But it’s always touch-and-go with homeowners associations and local governments. Seventy-five million Americans live in HOAs, where day cares can often be discouraged or prohibited depending on state law. “Policies favoring home-based day care centers don’t require you to totally capitulate to the businesses,” the publication HOA Leader advises. “You can take actions to affect them and protect other owners from their effects.” In the suburbs of Columbus, day care operator Sylvia Stafford is in her third year of fighting her HOA, which has asked a court to shut her down. In the suburbs of Indianapolis, a neighbor harassed a family operating a daycare in her HOA until they shut down.
Conditions are a bit more favorable in towns and cities, but complicated regulations or expensive permit applications can stop would-be day cares before they start. And sometimes zoning commissions simply say no. All these chokepoints help contribute to the child care shortage, which in turn puts costs and stress on families and keeps women in particular out of the workforce.
After the brouhaha with the golfers, the city told King to apply for a local permit to complement her state license. After five months and two public hearings, she was denied. She appealed to the board of adjustments, and lost at the start of 2022. Last August, the city revised its code to create a special-use permit for day cares. King applied again, with a recommendation from the town’s planning board. She was denied earlier this month.

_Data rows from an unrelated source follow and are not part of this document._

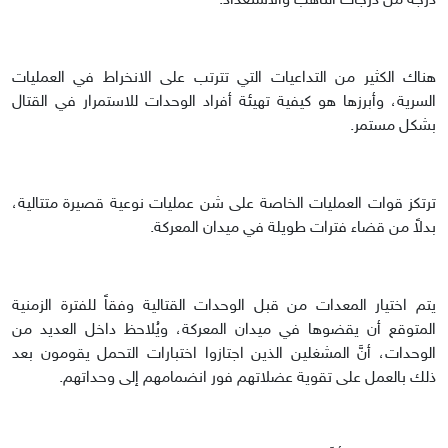
درجة من درجات التأهب والاستعداد.
هناك الكثير من التداعيات التي تترتب على الانخراط في العمليات
السرية، وأبرزها هو كيفية تهيئة أفراد الوحدات للاستمرار في القتال
بشكل مستمر.
ترتكز قوات العمليات الخاصة على شن عمليات نوعية قصيرة متتالية،
بدلاً من قضاء فترات طويلة في ميدان المعركة.
يتم اختيار المعدات من قبل الوحدات القتالية وفقاً للفترة الزمنية
المتوقع أن يقضوها في ميدان المعركة، ويُلاحظ داخل العديد من
الوحدات، أنَّ المشغلين الذين اجتازوا اختبارات التحمل يقومون بعد
ذلك بالعمل على تقوية عضلاتهم فور انضمامهم إلى وحداتهم.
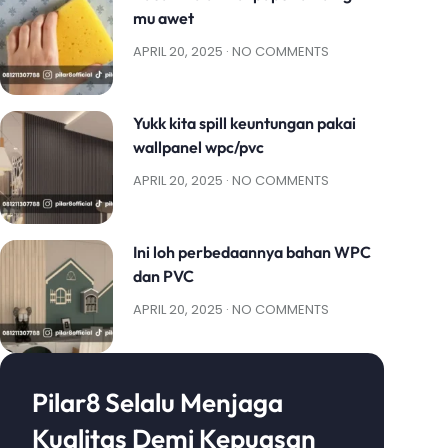
mu awet
APRIL 20, 2025
NO COMMENTS
Yukk kita spill keuntungan pakai
wallpanel wpc/pvc
APRIL 20, 2025
NO COMMENTS
Ini loh perbedaannya bahan WPC
dan PVC
APRIL 20, 2025
NO COMMENTS
Pilar8 Selalu Menjaga
Kualitas Demi Kepuasan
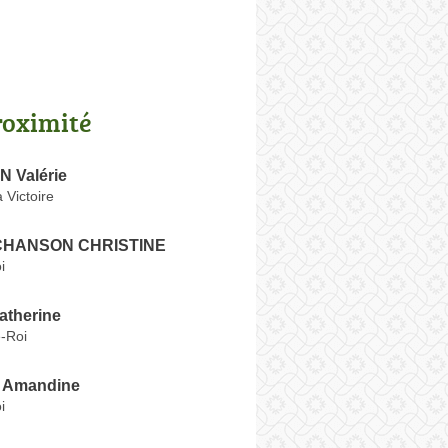
roximité
 Valérie
 Victoire
CHANSON CHRISTINE
i
therine
e-Roi
Amandine
i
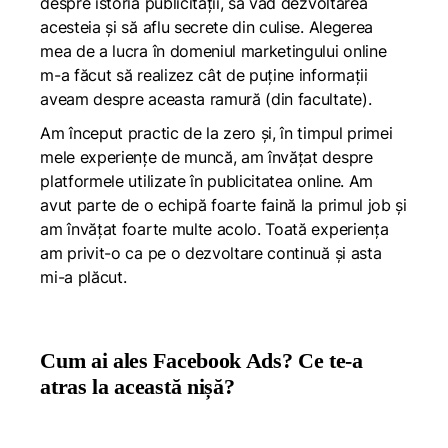
despre istoria publicității, să văd dezvoltarea
acesteia și să aflu secrete din culise. Alegerea
mea de a lucra în domeniul marketingului online
m-a făcut să realizez cât de puține informații
aveam despre aceasta ramură (din facultate).
Am început practic de la zero și, în timpul primei
mele experiențe de muncă, am învățat despre
platformele utilizate în publicitatea online. Am
avut parte de o echipă foarte faină la primul job și
am învățat foarte multe acolo. Toată experiența
am privit-o ca pe o dezvoltare continuă și asta
mi-a plăcut.
Cum ai ales Facebook Ads? Ce te-a
atras la această nișă?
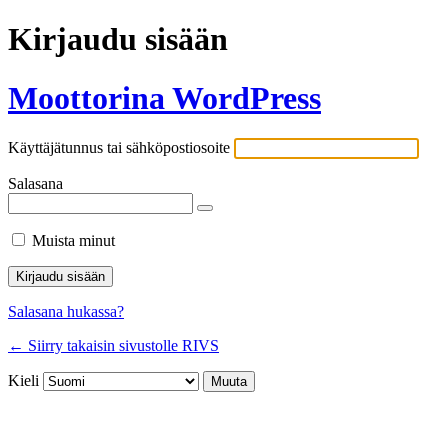
Kirjaudu sisään
Moottorina WordPress
Käyttäjätunnus tai sähköpostiosoite
Salasana
Muista minut
Salasana hukassa?
← Siirry takaisin sivustolle RIVS
Kieli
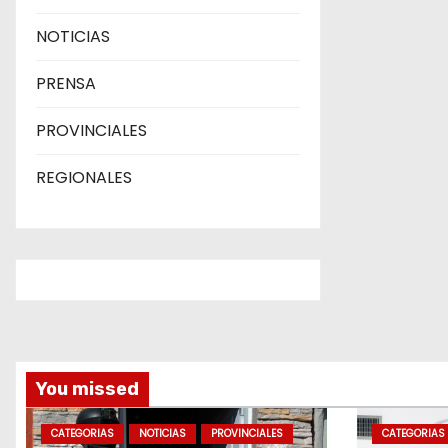
a
NOTICIAS
s
PRENSA
PROVINCIALES
REGIONALES
You missed
CATEGORIAS
NOTICIAS
PROVINCIALES
CATEGORIAS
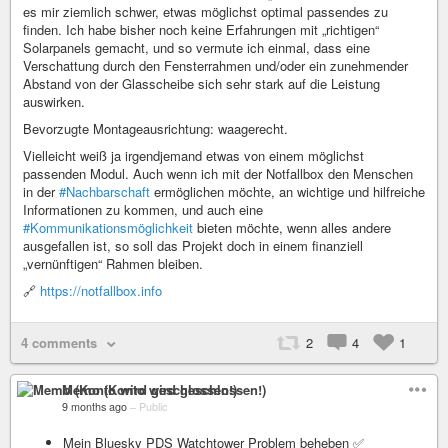
es mir ziemlich schwer, etwas möglichst optimal passendes zu
finden. Ich habe bisher noch keine Erfahrungen mit „richtigen“
Solarpanels gemacht, und so vermute ich einmal, dass eine
Verschattung durch den Fensterrahmen und/oder ein zunehmender
Abstand von der Glasscheibe sich sehr stark auf die Leistung
auswirken.
Bevorzugte Montageausrichtung: waagerecht.
Vielleicht weiß ja irgendjemand etwas von einem möglichst
passenden Modul. Auch wenn ich mit der Notfallbox den Menschen
in der
#Nachbarschaft
ermöglichen möchte, an wichtige und hilfreiche
Informationen zu kommen, und auch eine
#Kommunikationsmöglichkeit
bieten möchte, wenn alles andere
ausgefallen ist, so soll das Projekt doch in einem finanziell
„vernünftigen“ Rahmen bleiben.
🔗
https://notfallbox.info
4 comments
2
4
1
Memo (Konto wird geschlossen!)
9 months ago
–
Public
Mein Bluesky PDS Watchtower Problem beheben ✅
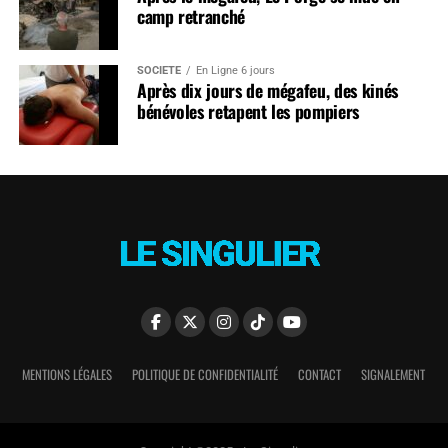
camp retranché
SOCIÉTÉ
En Ligne 6 jours
Après dix jours de mégafeu, des kinés
bénévoles retapent les pompiers
MENTIONS LÉGALES
POLITIQUE DE CONFIDENTIALITÉ
CONTACT
SIGNALEMENT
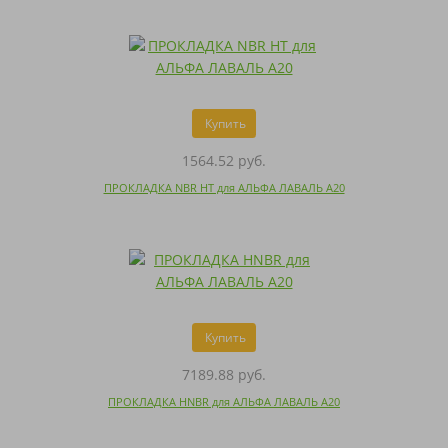
Купить
1564.52 руб.
ПРОКЛАДКА NBR HT для АЛЬФА ЛАВАЛЬ A20
Купить
7189.88 руб.
ПРОКЛАДКА HNBR для АЛЬФА ЛАВАЛЬ A20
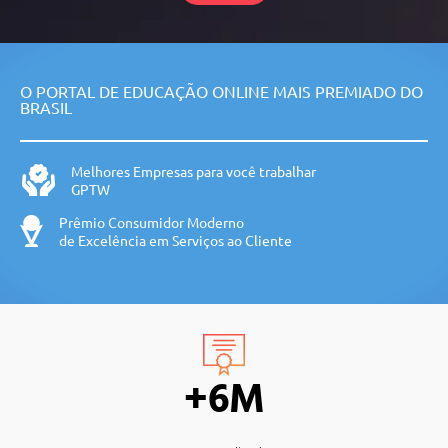
O PORTAL DE EDUCAÇÃO ONLINE MAIS PREMIADO DO
BRASIL
Melhores Empresas para você trabalhar
GPTW
Prêmio Consumidor Moderno
de Excelência em Serviços ao Cliente
+6M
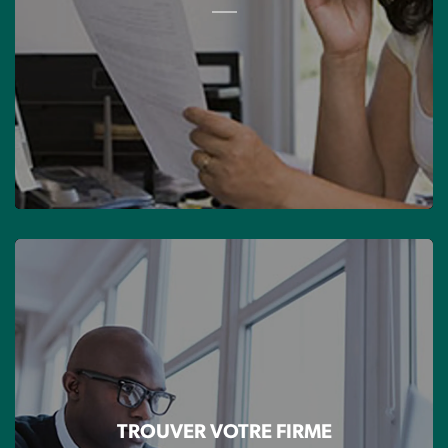
TROUVER VOTRE FIRME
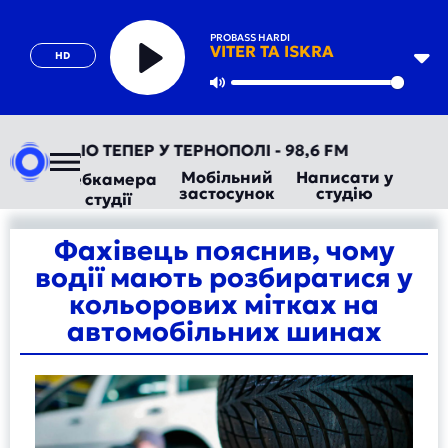
PROBASS HARDI
VITER TA ISKRA
HD
Play
Mute
ВТОРАДІО ТЕПЕР У ТЕРНОПОЛІ - 98,6 FM
Мобільний
Написати у
Вебкамера
застосунок
студію
студії
Фахівець пояснив, чому
водії мають розбиратися у
кольорових мітках на
автомобільних шинах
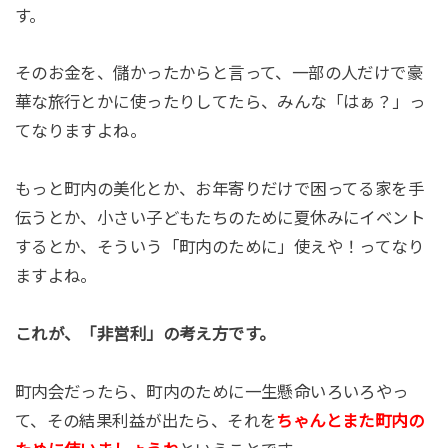
す。
そのお金を、儲かったからと言って、一部の人だけで豪
華な旅行とかに使ったりしてたら、みんな「はぁ？」っ
てなりますよね。
もっと町内の美化とか、お年寄りだけで困ってる家を手
伝うとか、小さい子どもたちのために夏休みにイベント
するとか、そういう「町内のために」使えや！ってなり
ますよね。
これが、「非営利」の考え方です。
町内会だったら、町内のために一生懸命いろいろやっ
て、その結果利益が出たら、それを
ちゃんとまた町内の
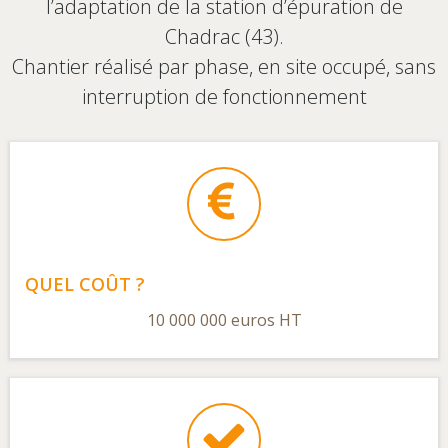
l’adaptation de la station d’épuration de
Chadrac (43).
Chantier réalisé par phase, en site occupé, sans
interruption de fonctionnement
QUEL COÛT ?
10 000 000 euros HT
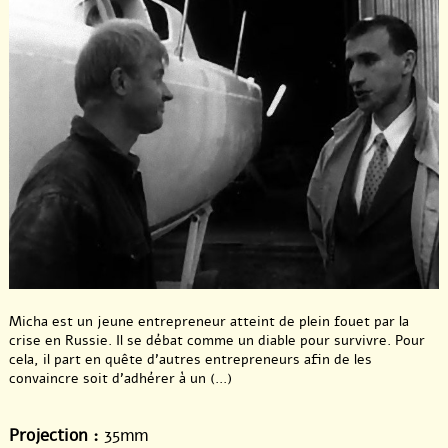
Micha est un jeune entrepreneur atteint de plein fouet par la
crise en Russie. Il se débat comme un diable pour survivre. Pour
cela, il part en quête d’autres entrepreneurs afin de les
convaincre soit d’adhérer à un (...)
Projection :
35mm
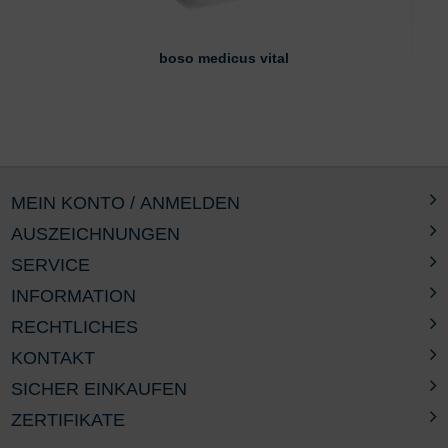
boso medicus vital
MEIN KONTO / ANMELDEN
AUSZEICHNUNGEN
SERVICE
INFORMATION
RECHTLICHES
KONTAKT
SICHER EINKAUFEN
ZERTIFIKATE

Why does Lakeway want to close King’s day care so badly? Surely it doesn’t hurt that one of the golfers is the town’s former mayor. According to Community Impact, council member Kelly Brynteson, who voted against creating a special process for day cares, said: “I don’t want my neighbor running a business. The majority of people want to go home to their R1 sanctuary and get away from people, not to have extra traffic and extra promotions.” Mayor Pro Tem Gretchen Vance, voting to deny King’s latest permit, took issue with King asking for permission to hire an employee. “I feel like every time we come back for a bite of the apple with this applicant it gets bigger and bigger and bigger,” Vance said.
So King’s day care is once again illegal. Her lawyers say they are weighing their options. If the day care is shut down, five families will be looking for new help, and have to separate their kids from their friends.
On the other hand, there has never been a better time to play the eighth hole at the Hills Country Club.